# Votre consigne
Reprends sous forme de tableau Markdown, avec les colonnes « N° » et « Texte », tout ce qui va de la ligne des enregistrements ci-dessous contenant « What is the value » jusqu'à celle contenant « The value at P3 is 7. True or false? », ces deux lignes comprises. Laisse de côté les lignes vides et les images.
───── Données fournies
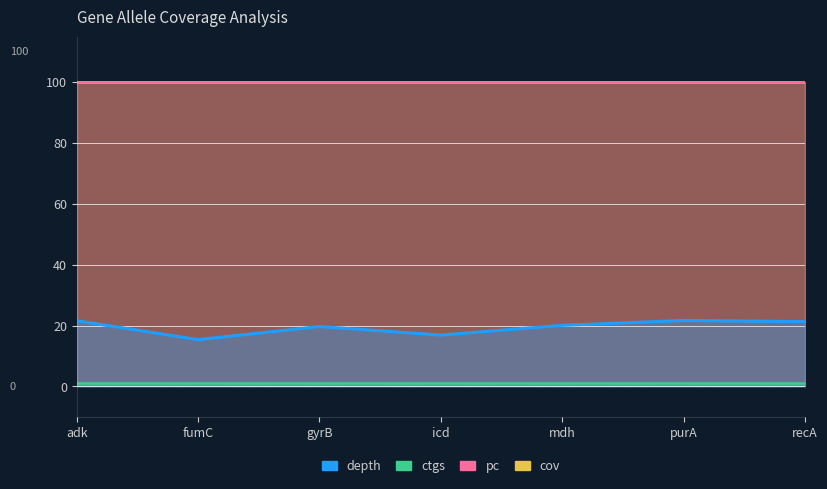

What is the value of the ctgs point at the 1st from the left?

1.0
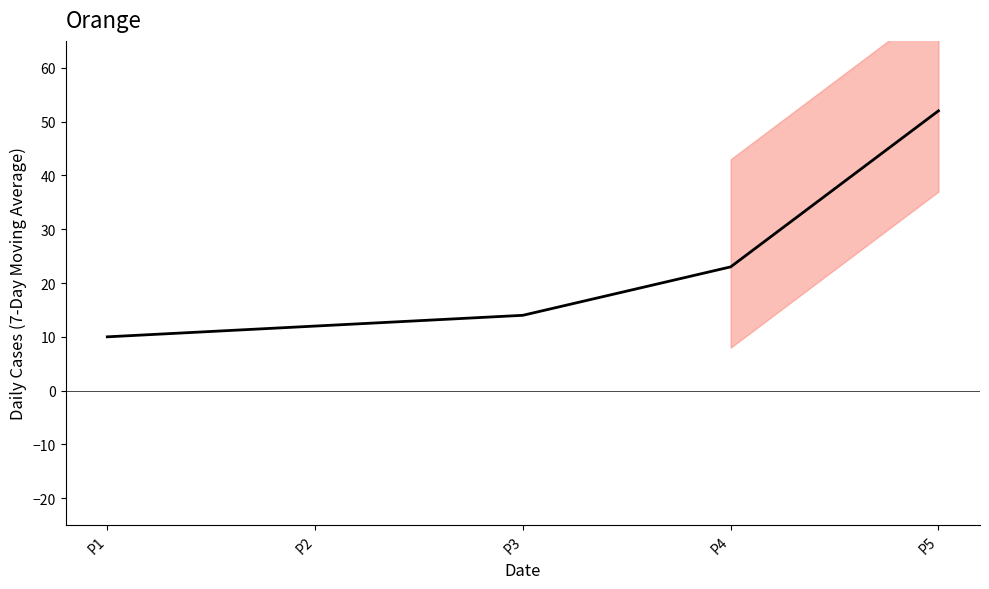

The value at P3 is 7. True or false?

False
──────────
───── Données fournies
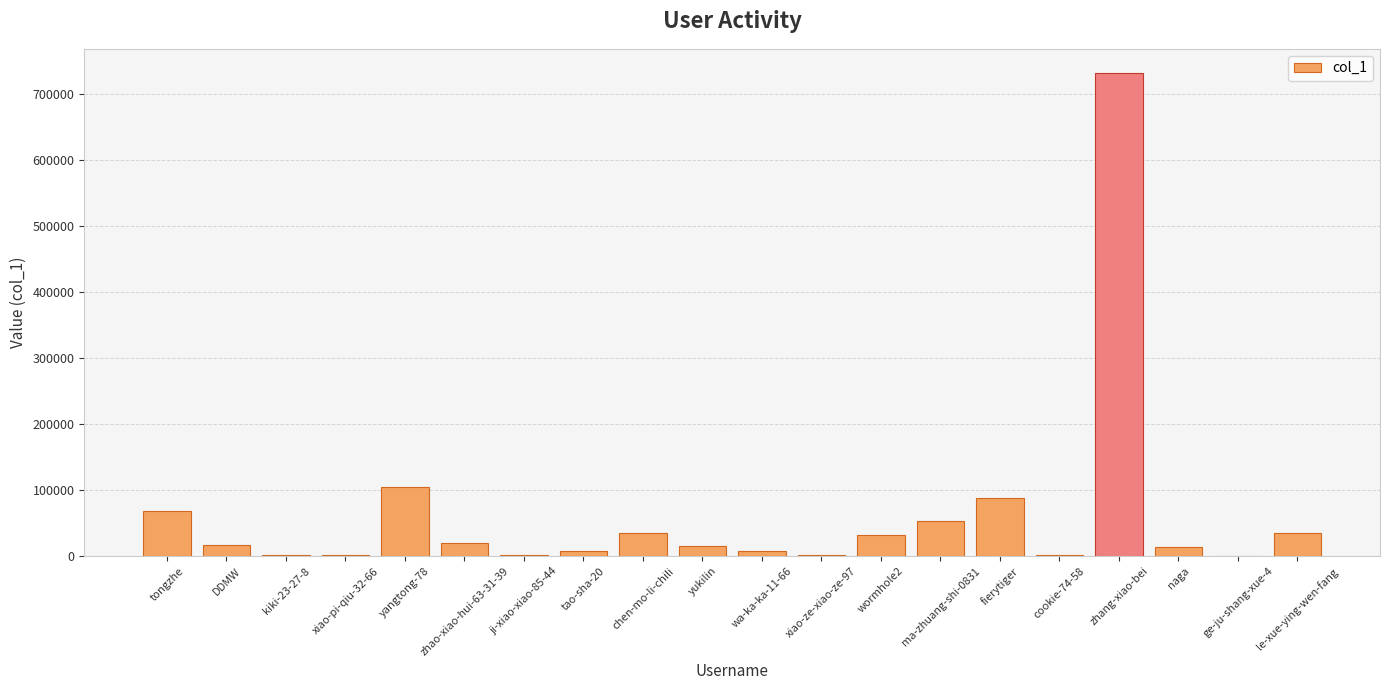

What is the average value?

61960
──────────
───── Données fournies
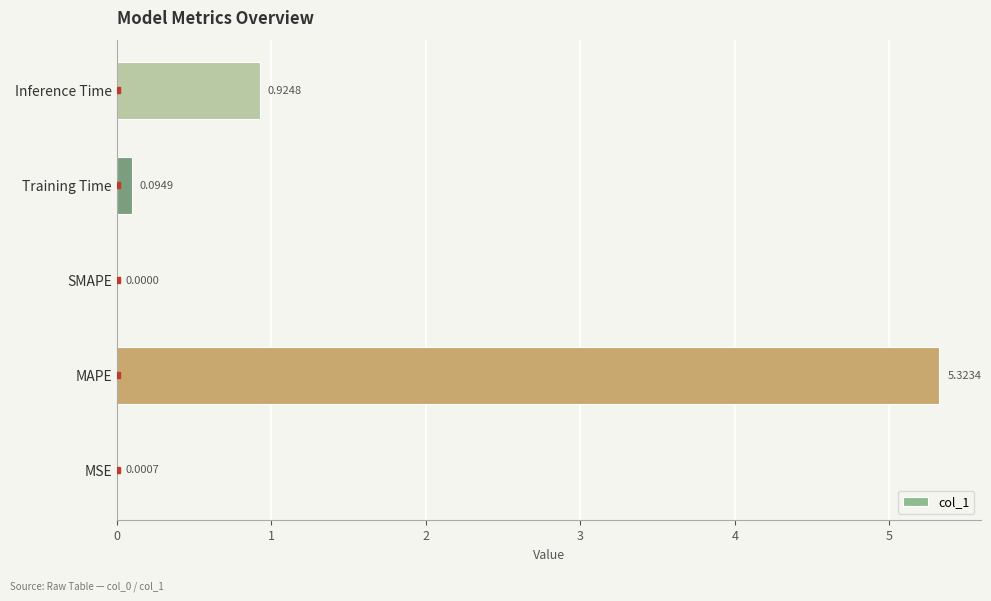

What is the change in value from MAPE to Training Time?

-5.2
──────────
# La réponse
| N° | Texte |
|---|---|
| 1 | What is the value of the ctgs point at the 1st from the left? |
| 2 | 1.0 |
| 3 | The value at P3 is 7. True or false? |